If you have questions about the Fair Debt Collection Practices Act, or your rights under the Act, write: Correspondence Branch, Federal Trade Commission, Washington, D.C. 20580. Although the FTC generally cannot intervene in individual disputes, the information you provide may indicate a pattern of possible law violations requiring action by the Commission.

How to repair your credit.
This section actually deals with correcting your credit record. While information must be removed if it is inaccurate (and you can prove it), negative information can only be removed by agreement with the creditor. For instance, if you settle an outstanding debt, part of the settlement agreement could include that the creditor would not include negative information about you.

That being said, if, after getting a copy of your credit report, you notice errors on it, take it easy. You are not alone!

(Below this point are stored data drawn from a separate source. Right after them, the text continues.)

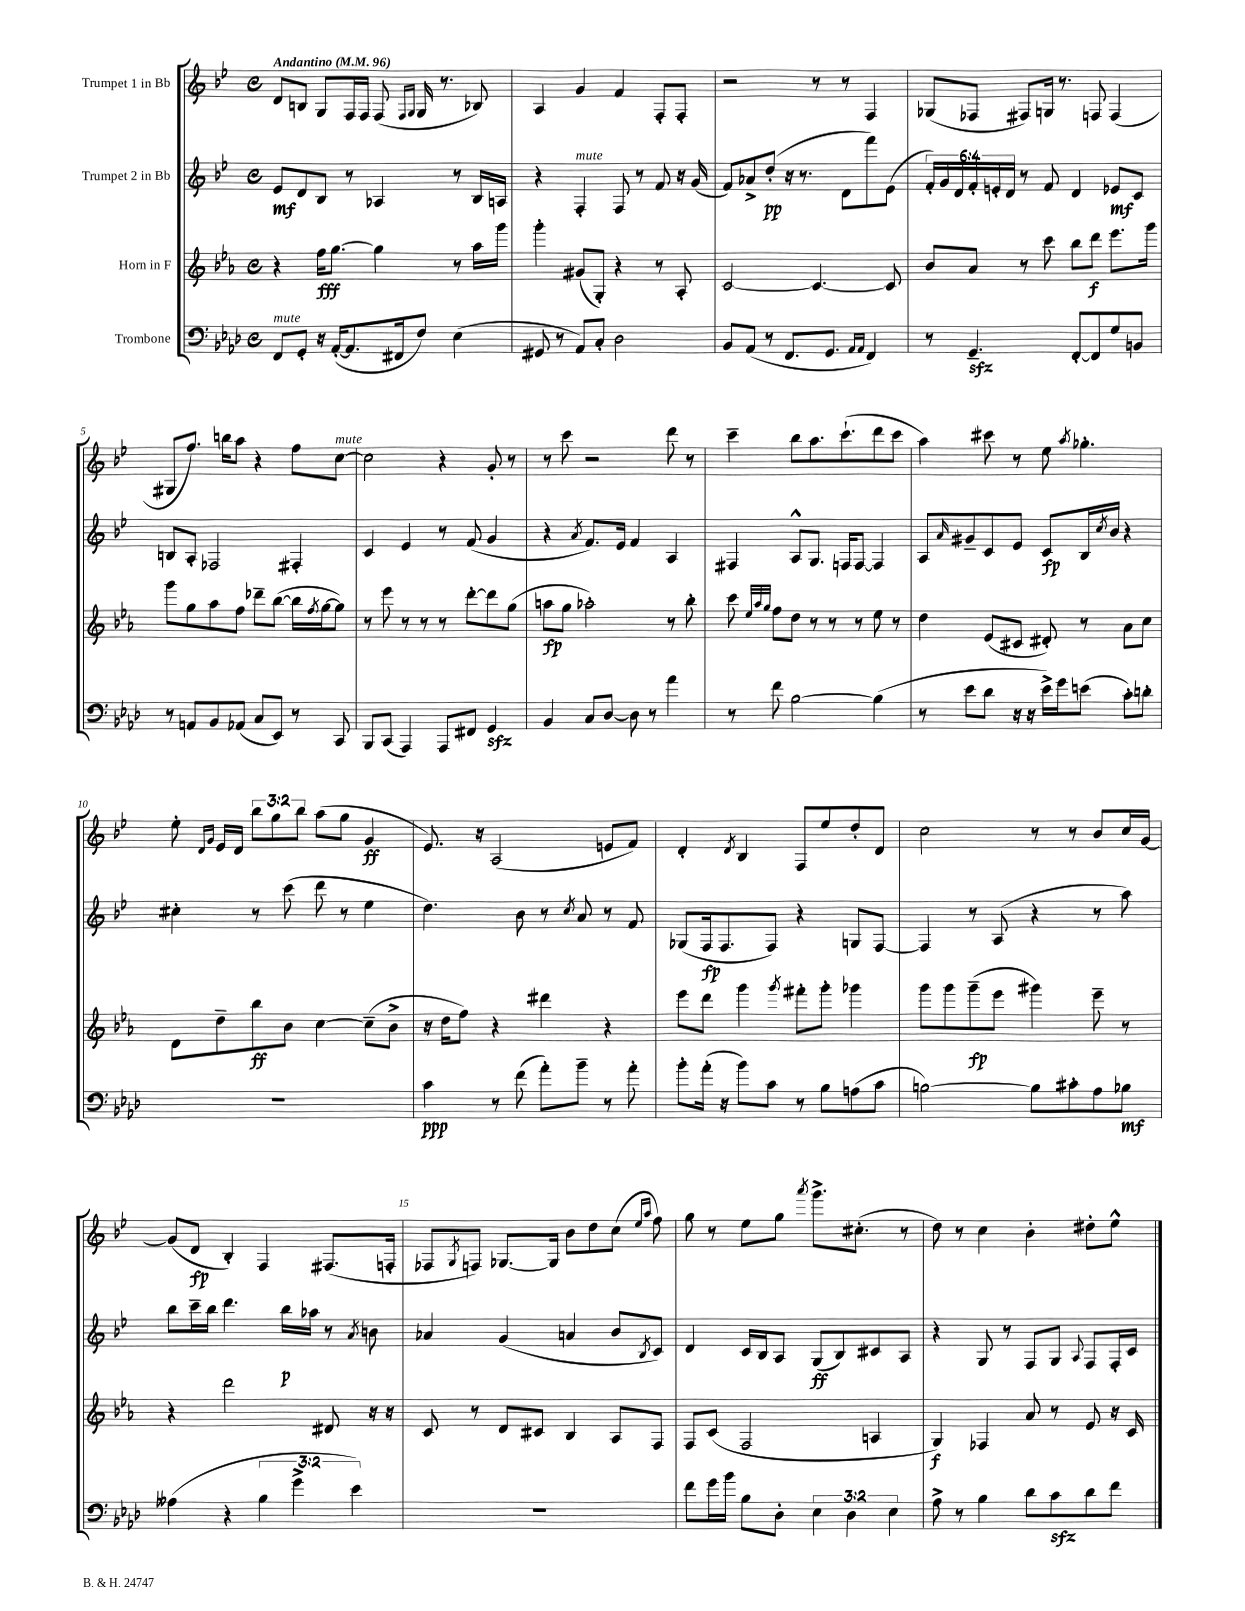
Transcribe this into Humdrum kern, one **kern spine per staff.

**kern	**kern	**kern	**kern
*staff4	*staff3	*staff2	*staff1
*clefF4	*clefG2	*clefG2	*clefG2
*k[b-e-a-d-]	*k[b-e-a-]	*k[b-e-]	*k[b-e-]
*M4/4	*M4/4	*M4/4	*M4/4
*met(c)	*met(c)	*met(c)	*met(c)
*MM96	*MM96	*MM96	*MM96
8FF	4r	8e-	8d
8GG'	.	8d	8B
16r	16ff	8B-	8G
([16AA-'	[8.gg	.	.
8.AA-]	.	8r	16F
.	.	.	16F
.	4gg]	4A-	(8F
16FF#	.	.	.
.	.	.	16qqF
.	.	.	16qqG
8F)	.	.	16G
.	.	.	8.r
(4E-	8r	8r	.
.	16aa-	16B-	8B-)
.	16ggg	16A	.
=	=	=	=
8GG#	4ggg'	4r	4A
8r	.	.	.
8AA-)	(8g#	4F'	4g
8C'	8G')	.	.
2D-	4r	8F	4f
.	.	8r	.
.	8r	8f	8F'
.	8A-'	16r	8F'
.	.	(16g	.
=	=	=	=
8BB-	[2c	8f)	2r
(8AA-	.	8a-^	.
8r	.	(8dd'	.
8.FF	.	16r	.
.	.	8.r	.
.	4.c_	.	8r
8.GG	.	.	.
.	.	8d	8r
16qqAA-	.	.	.
16qqAA-	.	.	.
4FF)	.	8fff)	4F
.	8c]	(8e-	.
=	=	=	=
8r	8b-	24f')	(8G-
.	.	24g	.
.	.	24d	.
4.GG~	8a-	24f'	8F-
.	.	24e'	.
.	.	24d	.
.	8r	8r	8F#)
.	8ccc	8f	16G
.	.	.	8.r
[8FF'	8bb-	4d	.
8FF]	8ddd	.	8F
8G	8.eee-	8e-	(4F
8BB	.	8c	.
.	16ggg	.	.
=	=	=	=
8r	8ggg	8B	8G#
8AA	8gg	8A'	8.ff)
8BB-	8aa-	2F-	.
.	.	.	16bb
(8AA-	8ff	.	8aa
8C	8ddd-~	.	4r
8EE-)	([8bb-	.	.
8r	16bb-]	4F#'	8ff
.	8qff	.	.
.	[16gg	.	.
8CC	8gg])	.	[8cc
=	=	=	=
8BBB-	8r	4c	2cc]
(8CC	8eee-	.	.
4AAA-)	8r	4e-	.
.	8r	.	.
8AAA-	8r	8r	4r
8FF#	[8ddd'	(8f	.
4GG	8ddd]	4g	8g'
.	(8gg	.	8r
=	=	=	=
4BB-	8aa	4r	8r
.	8gg	.	8ccc
.	.	8qa	.
8C	2aa-')	8.f)	2r
[8D-	.	.	.
.	.	16e-	.
8D-]	.	4f	.
8r	.	.	.
4a-	8r	4A	8ddd
.	8bb-'	.	8r
=	=	=	=
8r	8ccc	4F#	4ccc~
.	32qqee-	.	.
.	32qqaa-	.	.
.	32qqgg	.	.
8f	8ff	.	.
[2B-	8dd	8A^^	8bb-
.	8r	8.G	8.aa
.	8r	.	.
.	.	16F	(8.ccc`
.	8r	[8F	.
(4B-]	8ee-	4F]	8ddd
.	8r	.	8ccc
=	=	=	=
8r	4dd	8A	4aa)
.	.	16qqa	.
8e-	.	8g#~	.
8d-	(8e-	8c	8ccc#
16r	8c#	8e-	8r
16r	.	.	.
16e-^)	8d#')	8c	8ee-
16g	.	.	.
.	.	.	8qaa
(8e	8r	16B-	4.gg-'
.	.	8qcc	.
.	.	16b-	.
8c')	8a-	4r	.
8d'	8cc	.	.
=	=	=	=
1r	8d	4cc#'	8ee-'
.	.	.	16qqd
.	.	.	16qqg
.	8dd~	.	16e-
.	.	.	16d
.	8bb-	8r	12bb-
.	.	.	12gg
.	8b-	(8ccc	.
.	.	.	12bb-
.	[4cc	8ddd	(8aa
.	.	8r	8gg
.	(8cc~]	4ee-	4g
.	8b-^	.	.
=	=	=	=
4c	16r	4.dd)	8.e-)
.	16dd	.	.
.	8ff)	.	.
.	.	.	16r
8r	4r	.	(2A
(8f	.	8b-	.
8a-')	4ddd#	8r	.
.	.	8qcc	.
8b-~	.	8a	.
8r	4r	8r	8e
8a-'	.	8f	8f)
=	=	=	=
8b-'	8eee-	(8G-	4d'
(16a-'	8ddd	16F	.
16r	.	8.F	.
.	.	.	8qd
8b-)	4ggg	.	4B-
8c	.	8F)	.
.	8qggg	.	.
8r	8fff#'	4r	8F
8B-	8ggg'	.	8ee-
(8A	4ggg-	8G	8dd'
8c	.	[8F	8d
=	=	=	=
[2B)	8ggg	4F]	2cc
.	8ggg	.	.
.	(8ggg~	8r	.
.	8eee-	(8A	.
8B]	4ggg#)	4r	8r
8c#'	.	.	8r
8A-	8eee-~	8r	8b-
8B-	8r	8aa)	16cc
.	.	.	[16g
=	=	=	=
(4A--	4r	8bb-	(8g]
.	.	16ccc~	8d
.	.	16bb-	.
4r	2ddd	4.ddd	4B-')
6B-	.	.	4F
.	.	16bb-	.
6g^	.	.	.
.	.	16aa-	.
.	8d#	8r	(8.F#
6e-)	.	.	.
.	.	8qa	.
.	16r	8b	.
.	16r	.	16F'
=	=	=	=
1r	8c	4a-	8F-
.	.	.	8qG
.	8r	.	8F)
.	8d	(4g	[8.G-
.	8c#	.	.
.	.	.	16G-]
.	4B-	4a	8b-
.	.	.	8dd
.	8A-	8b-	(8cc
.	.	.	16qqee-
.	.	8qB-	16qqaa
.	8F	8c)	8ff)
=	=	=	=
8f	8F	4d	8gg
16g	(8c	.	8r
16b-	.	.	.
8B-	2F	16c	8ee-
.	.	16B-	.
8D-'	.	8A	8gg
.	.	.	8qaaa
6E-	.	(8G	8.ggg^
.	.	8B-)	.
6D-	.	.	.
.	.	.	(8.cc#'
.	4A	8c#	.
6E-	.	.	.
.	.	8A	8r
=	=	=	=
8A-^	4G)	4r	8dd)
8r	.	.	8r
4B-	4F-	8G	4cc
.	.	8r	.
8d-	8a-	8F	4b-'
8c	8r	8G	.
.	.	8qqA	.
8d-	8e-	8F	8dd#'
8f	16r	16F'	8ee-^^
.	16c	16c	.
==	==	==	==
*-	*-	*-	*-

The basic strategy is simple, although somewhat time-consuming and detailed.

Get and review your credit report.
Identify each item that you believe is out-of-date, for instance lawsuits, paid tax liens, accounts sent out for collection, criminal records, late payments and any other adverse information older than seven years, bankruptcies older than ten years from the discharge or dismissal. (Credit bureaus often list Chapter 13 bankruptcies for only seven years, but they can stay for ten.), credit inquiries (requests by companies for a copy of your report) older than two years.

Identify each item you believe is inaccurate, for instance incorrect or incomplete name, address, phone number, Social Security number or employment information, bankruptcies not identified by their specific chapter number, accounts not yours or lawsuits in which you were not involved, incorrect account histories–such as late payments when you paid on time, closed accounts listed as open–it may look as if you have too much open credit, and any account you closed that doesn’t say “closed by consumer.”

Collect items pertaining to the error – for instance, receipts, canceled checks, billing statements, discharge order, etc. Call the creditor and see if they will send you the information if you don’t have it.

Make copies of the collected items.

Write a letter to the credit bureau describing the error and attach the relevant documents. Keep a copy of the letter and the attachments for your records.

Mail the whole package to the credit bureau. It’s a good idea to send it certified so you have a record that the credit bureau received your information and when they got it. The credit bureau is required to send your letter to the company whose information is in dispute. The credit bureau must respond within 30 days. If they do not, the information must be changed as you requested.

If you do not hear from the credit bureau within 30 days, or if they respond and insist that the information is correct, call the bureau to discuss the problem. Experian: 800-392-1122 Trans Union: 800-851-2674 Equifax: 800-685-1111

If you don’t get anywhere with the credit bureau, directly contact the creditor and ask that the information be removed. Write to the customer service department, vice president of marketing and president or CEO. If the information was reported by a collection agency, send the agency a copy of your letter, too. Creditors are forbidden by law to report information they know is incorrect.

You must receive written notice of the results of the investigation within five days of its completion, including a copy of your credit report if it has changed based on the dispute.

If the new investigation reveals an error, you may ask that a corrected version of the report be sent to anyone who received your report within the past six months. Job applicants can have corrected reports sent to anyone who received a report for employment purposes during the past two years.

If the reinvestigation does not resolve your dispute, have the credit bureau include your version of the dispute (up to 100 words) in your file and in future reports.

Once information is deleted, the credit bureaus can no longer reinsert it unless the entity supplying the information certifies that the item is complete and accurate and the credit bureau notifies you within five days.